Significant prior research has demonstrated that black race and Hispanic ethnicity are independently associated with severe maternal morbidity [4]. Given this knowledge, it would seem that the level of care afforded to black and Hispanic patients should be higher, to account for this increased morbidity and to combat it. However, this study, which utilizes a composite critical care intervention outcome variable, demonstrates no difference in higher level of care interventions across racial and ethnic groups after accounting for potential confounders. It is possible, therefore, that failure to escalate care in an appropriate or timely fashion could be a previously unidentified factor in the phenomenon of racial disparities in obstetrics. Implicit bias may be a mechanism in this problem [14, 15], and this research suggests that a lower intensity of care could be implicated in the manifestation of this bias.
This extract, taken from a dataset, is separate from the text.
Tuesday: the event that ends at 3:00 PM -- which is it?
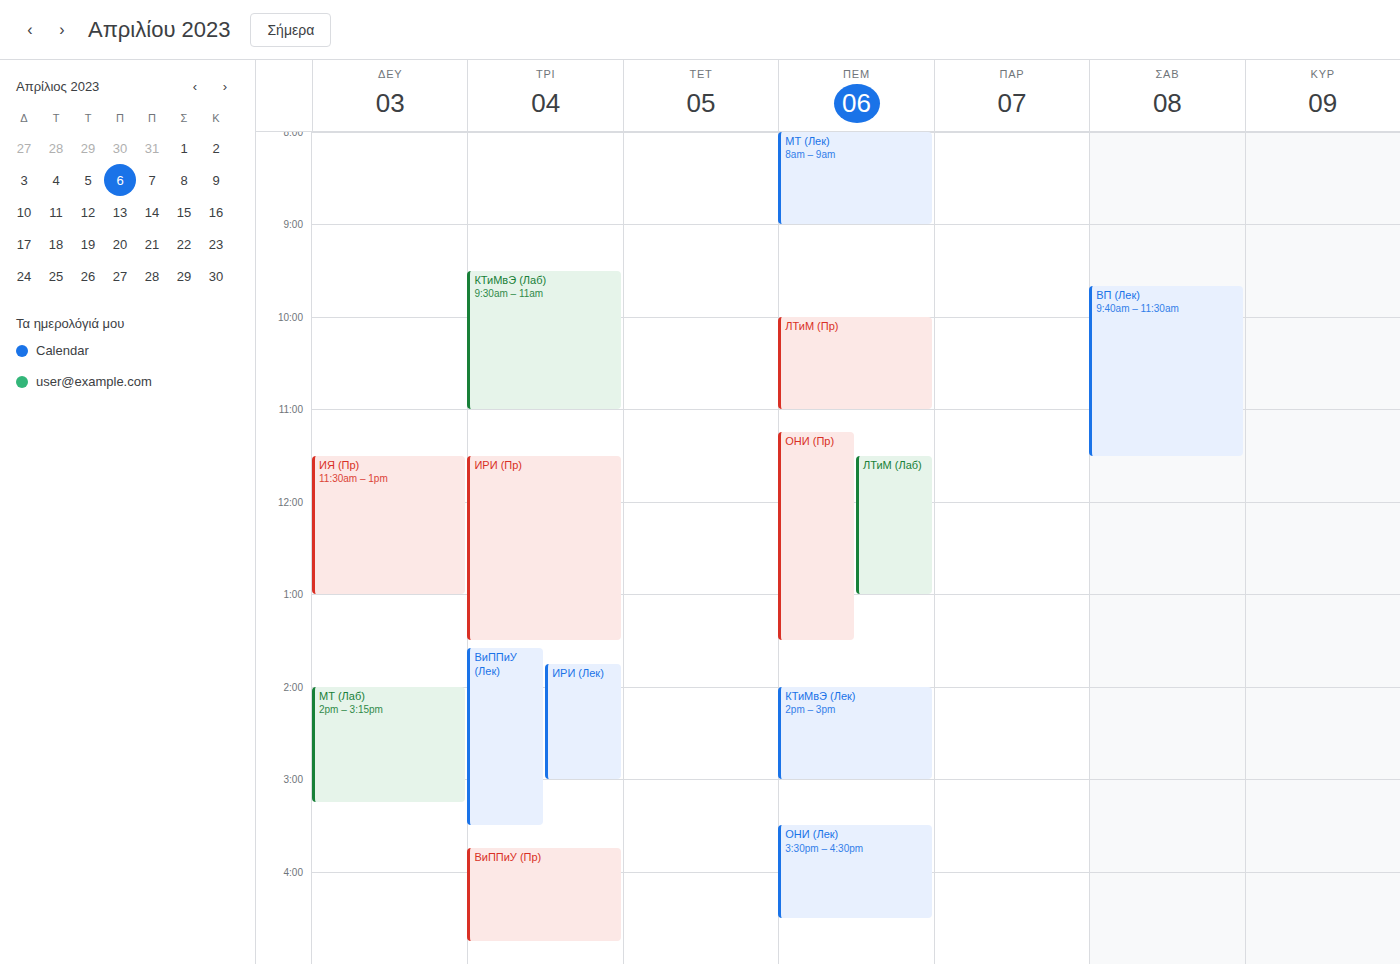
"ИРИ (Лек)"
Innovative solutions are necessary to pave the way forward for better care for all women, such as implicit bias training and simulation for clinical staff, and electronic medical record-generated trigger tools to detect acuity that are inherently “race-blind.”

The findings of this study invite further investigation into the role of level of care in obstetric racial disparities. In the context of the general epidemic of maternal morbidity and mortality, there has been significant research and policy headway concentrated on understanding and improving maternal level of care and risk-appropriate care in pregnancy [16, 17]. This has been coupled with research dedicated to understanding critical illness in pregnancy and patterns of intensive care utilization by obstetric patients [18,19,20]. However, it is unknown whether there is practice trend toward inadequate critical care utilization for black and Hispanic women. This is an essential future direction for research in an attempt to reduce the burden of obstetric racial disparities and should involve further study of intensive care admission and other proxy measures of care escalation to assess for disproportionality between morbidity burden and hospital care utilization.
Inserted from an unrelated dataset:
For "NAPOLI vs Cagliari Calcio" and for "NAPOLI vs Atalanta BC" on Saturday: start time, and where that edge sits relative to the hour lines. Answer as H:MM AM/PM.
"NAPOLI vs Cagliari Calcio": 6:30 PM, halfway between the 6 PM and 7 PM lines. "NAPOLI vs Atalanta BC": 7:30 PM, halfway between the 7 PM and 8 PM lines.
The strengths of this study include the richness of the parent study, which possesses granular clinical data that allows for the assessment of a composite critical care outcome based on research-quality, as opposed to administrative, data. However, the study is limited by the extent of the variables available for analysis in the original, its inclusion of primarily major academic medical centers, and the data collection time frame from 1999 to 2002, all of which may render the results less generalizable and less relevant to contemporary clinical practice. It is also limited by its inclusion only of patients who underwent cesarean delivery which may impact generalizability and introduce bias into the results. Prior research has already demonstrated differences in cesarean section rates by race [21]. Finally, the study is limited by the assumption that all components in the critical care composite represent true care escalations, which may vary based on individual hospital standards of practice.

Racial disparities in obstetric outcomes remain a pervasive problem in obstetrics and every effort must be taken to understand and address them. This study sheds light on the role that escalation of care may play in yielding these disparate outcomes. Given that there is a known morbidity and mortality differential across racial and ethnic groups, the parity observed in critical care interventions in this study suggests a possible failure to intervene on behalf of patients from minority backgrounds. This is ultimately a concern that must be targeted as part of our efforts to reduce maternal morbidity and mortality and racial disparities.